→ Problem:
Since the pictures are not wanted, copy only the text of every record exactly.

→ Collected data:
===============
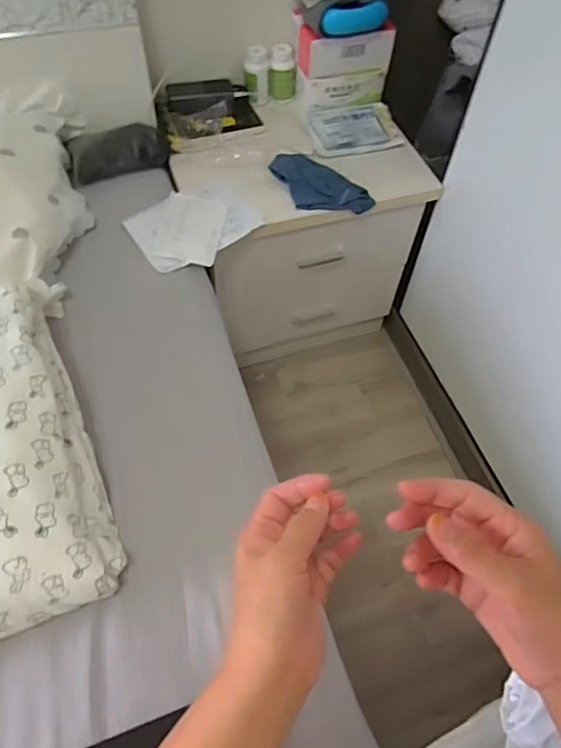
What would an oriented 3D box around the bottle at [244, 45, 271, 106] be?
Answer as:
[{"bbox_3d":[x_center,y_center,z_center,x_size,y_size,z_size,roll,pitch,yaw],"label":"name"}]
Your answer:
[{"bbox_3d":[-0.045,-0.611,1.094,0.047,0.093,0.046,-16,59,-14],"label":"bottle"}]

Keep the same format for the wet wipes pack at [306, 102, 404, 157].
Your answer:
[{"bbox_3d":[0.151,-0.496,1.082,0.181,0.014,0.147,-11,58,-11],"label":"wet wipes pack"}]

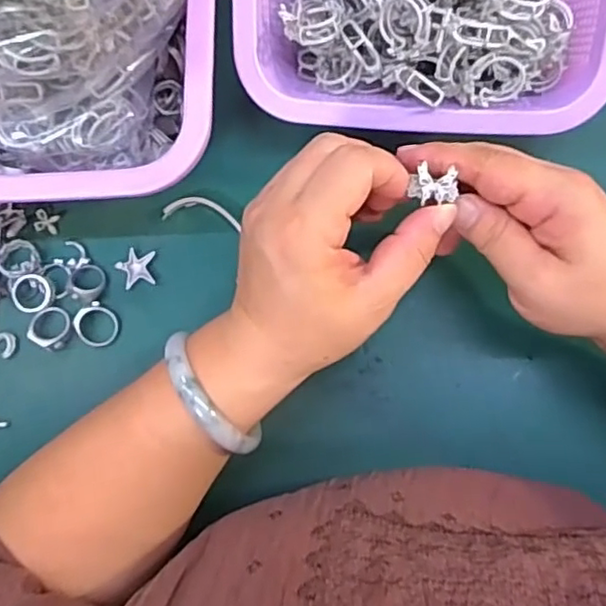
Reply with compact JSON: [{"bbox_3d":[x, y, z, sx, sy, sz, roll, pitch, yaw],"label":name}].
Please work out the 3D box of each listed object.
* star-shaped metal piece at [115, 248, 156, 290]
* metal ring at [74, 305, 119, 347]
[{"bbox_3d":[-0.100,-0.020,0.372,0.022,0.004,0.024,-2,82,5],"label":"star-shaped metal piece"},{"bbox_3d":[-0.122,0.014,0.368,0.024,0.004,0.025,0,92,-13],"label":"metal ring"}]

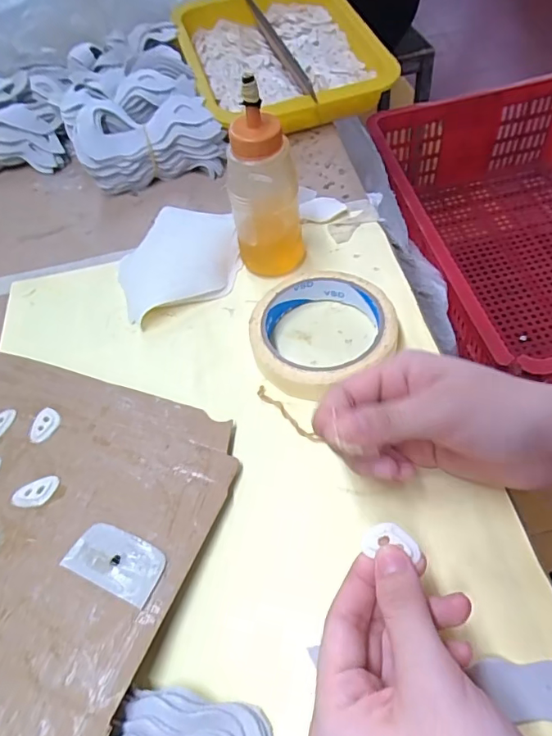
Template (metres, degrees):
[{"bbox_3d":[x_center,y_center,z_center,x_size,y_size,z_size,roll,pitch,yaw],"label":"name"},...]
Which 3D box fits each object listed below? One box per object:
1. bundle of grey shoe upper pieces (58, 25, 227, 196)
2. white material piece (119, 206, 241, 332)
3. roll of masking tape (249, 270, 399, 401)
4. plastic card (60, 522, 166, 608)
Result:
[{"bbox_3d":[-0.152,-0.279,0.533,0.139,0.075,0.238,-15,51,-11],"label":"bundle of grey shoe upper pieces"},{"bbox_3d":[-0.080,-0.090,0.414,0.098,0.026,0.096,-16,54,-4],"label":"white material piece"},{"bbox_3d":[0.030,-0.026,0.346,0.096,0.025,0.089,-4,54,5],"label":"roll of masking tape"},{"bbox_3d":[-0.083,0.100,0.262,0.051,0.004,0.029,18,55,18],"label":"plastic card"}]

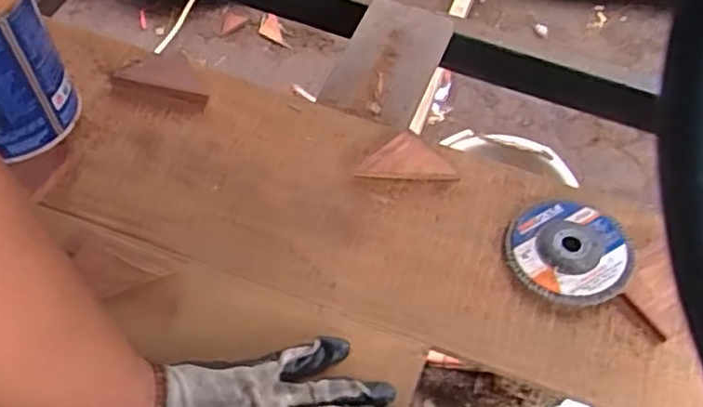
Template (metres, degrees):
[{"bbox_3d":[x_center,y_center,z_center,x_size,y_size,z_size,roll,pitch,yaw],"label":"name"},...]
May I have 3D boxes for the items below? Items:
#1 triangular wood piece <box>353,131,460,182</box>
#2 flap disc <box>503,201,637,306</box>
[{"bbox_3d":[0.047,-0.039,0.572,0.083,0.012,0.043,2,59,-2],"label":"triangular wood piece"},{"bbox_3d":[0.172,0.039,0.530,0.093,0.023,0.084,21,60,10],"label":"flap disc"}]

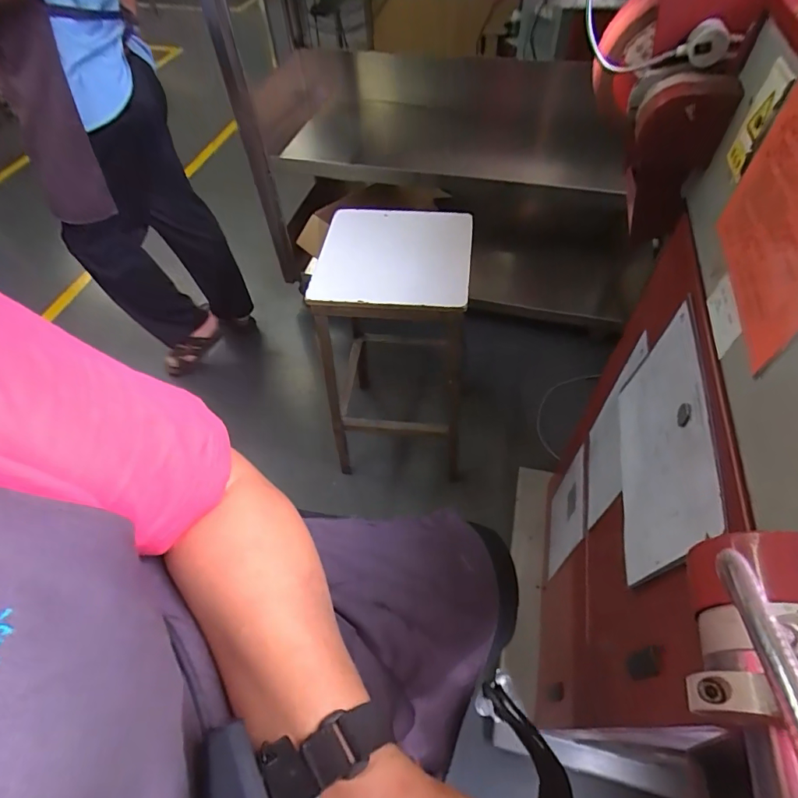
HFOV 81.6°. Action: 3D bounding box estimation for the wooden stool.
[{"bbox_3d":[0.000,-0.095,1.205,0.347,0.738,0.329,3,55,5],"label":"wooden stool"}]

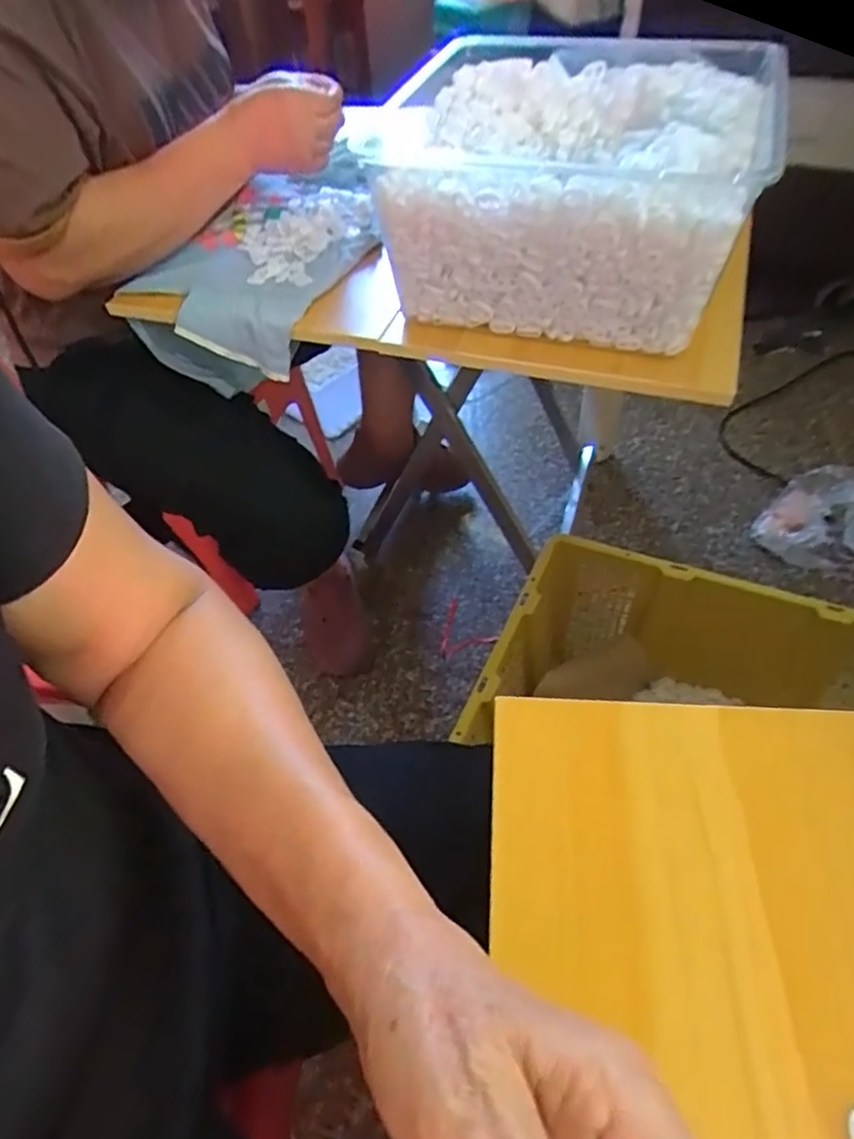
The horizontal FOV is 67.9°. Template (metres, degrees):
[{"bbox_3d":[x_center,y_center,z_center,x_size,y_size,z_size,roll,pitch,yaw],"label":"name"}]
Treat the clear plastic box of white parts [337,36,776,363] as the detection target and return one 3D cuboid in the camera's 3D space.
[{"bbox_3d":[0.133,-0.346,0.583,0.287,0.137,0.326,10,53,13],"label":"clear plastic box of white parts"}]

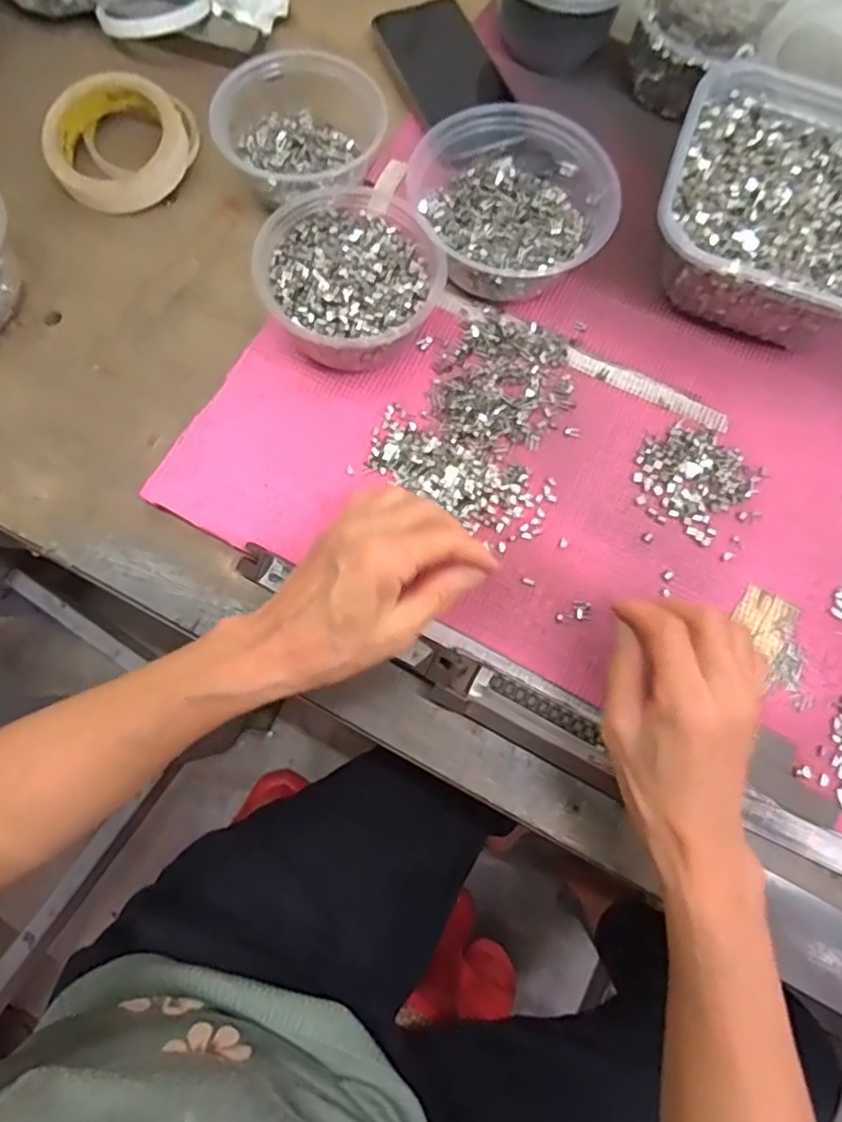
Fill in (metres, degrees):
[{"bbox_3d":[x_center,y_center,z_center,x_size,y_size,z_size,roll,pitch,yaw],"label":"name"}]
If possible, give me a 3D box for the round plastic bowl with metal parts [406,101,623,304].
[{"bbox_3d":[0.068,-0.251,0.445,0.142,0.053,0.132,1,74,-4],"label":"round plastic bowl with metal parts"}]

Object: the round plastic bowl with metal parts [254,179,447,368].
[{"bbox_3d":[-0.046,-0.185,0.422,0.109,0.051,0.117,1,74,-4],"label":"round plastic bowl with metal parts"}]

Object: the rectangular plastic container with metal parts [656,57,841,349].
[{"bbox_3d":[0.251,-0.241,0.444,0.173,0.064,0.184,21,75,3],"label":"rectangular plastic container with metal parts"}]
===============
→ Answer section:
What would an oriented 3D box around the bottle at [244, 45, 271, 106] be?
Answer as:
[{"bbox_3d":[x_center,y_center,z_center,x_size,y_size,z_size,roll,pitch,yaw],"label":"name"}]
Your answer:
[{"bbox_3d":[-0.045,-0.611,1.094,0.047,0.093,0.046,-16,59,-14],"label":"bottle"}]

Keep the same format for the wet wipes pack at [306, 102, 404, 157].
Your answer:
[{"bbox_3d":[0.151,-0.496,1.082,0.181,0.014,0.147,-11,58,-11],"label":"wet wipes pack"}]

Reply with compact JSON: [{"bbox_3d":[x, y, z, sx, sy, sz, roll, pitch, yaw],"label":name}].
Please work out the 3D box of each listed object.
* star-shaped metal piece at [115, 248, 156, 290]
* metal ring at [74, 305, 119, 347]
[{"bbox_3d":[-0.100,-0.020,0.372,0.022,0.004,0.024,-2,82,5],"label":"star-shaped metal piece"},{"bbox_3d":[-0.122,0.014,0.368,0.024,0.004,0.025,0,92,-13],"label":"metal ring"}]

Template (metres, degrees):
[{"bbox_3d":[x_center,y_center,z_center,x_size,y_size,z_size,roll,pitch,yaw],"label":"name"},...]
Which 3D box fits each object listed below? One box per object:
1. bundle of grey shoe upper pieces (58, 25, 227, 196)
2. white material piece (119, 206, 241, 332)
3. roll of masking tape (249, 270, 399, 401)
4. plastic card (60, 522, 166, 608)
Result:
[{"bbox_3d":[-0.152,-0.279,0.533,0.139,0.075,0.238,-15,51,-11],"label":"bundle of grey shoe upper pieces"},{"bbox_3d":[-0.080,-0.090,0.414,0.098,0.026,0.096,-16,54,-4],"label":"white material piece"},{"bbox_3d":[0.030,-0.026,0.346,0.096,0.025,0.089,-4,54,5],"label":"roll of masking tape"},{"bbox_3d":[-0.083,0.100,0.262,0.051,0.004,0.029,18,55,18],"label":"plastic card"}]

Template (metres, degrees):
[{"bbox_3d":[x_center,y_center,z_center,x_size,y_size,z_size,roll,pitch,yaw],"label":"name"},...]
May I have 3D boxes for the items below? Items:
#1 triangular wood piece <box>353,131,460,182</box>
#2 flap disc <box>503,201,637,306</box>
[{"bbox_3d":[0.047,-0.039,0.572,0.083,0.012,0.043,2,59,-2],"label":"triangular wood piece"},{"bbox_3d":[0.172,0.039,0.530,0.093,0.023,0.084,21,60,10],"label":"flap disc"}]

HFOV 81.6°. Action: 3D bounding box estimation for the wooden stool.
[{"bbox_3d":[0.000,-0.095,1.205,0.347,0.738,0.329,3,55,5],"label":"wooden stool"}]

The horizontal FOV is 67.9°. Template (metres, degrees):
[{"bbox_3d":[x_center,y_center,z_center,x_size,y_size,z_size,roll,pitch,yaw],"label":"name"}]
Treat the clear plastic box of white parts [337,36,776,363] as the detection target and return one 3D cuboid in the camera's 3D space.
[{"bbox_3d":[0.133,-0.346,0.583,0.287,0.137,0.326,10,53,13],"label":"clear plastic box of white parts"}]

Fill in (metres, degrees):
[{"bbox_3d":[x_center,y_center,z_center,x_size,y_size,z_size,roll,pitch,yaw],"label":"name"}]
If possible, give me a 3D box for the round plastic bowl with metal parts [406,101,623,304].
[{"bbox_3d":[0.068,-0.251,0.445,0.142,0.053,0.132,1,74,-4],"label":"round plastic bowl with metal parts"}]

Object: the round plastic bowl with metal parts [254,179,447,368].
[{"bbox_3d":[-0.046,-0.185,0.422,0.109,0.051,0.117,1,74,-4],"label":"round plastic bowl with metal parts"}]

Object: the rectangular plastic container with metal parts [656,57,841,349].
[{"bbox_3d":[0.251,-0.241,0.444,0.173,0.064,0.184,21,75,3],"label":"rectangular plastic container with metal parts"}]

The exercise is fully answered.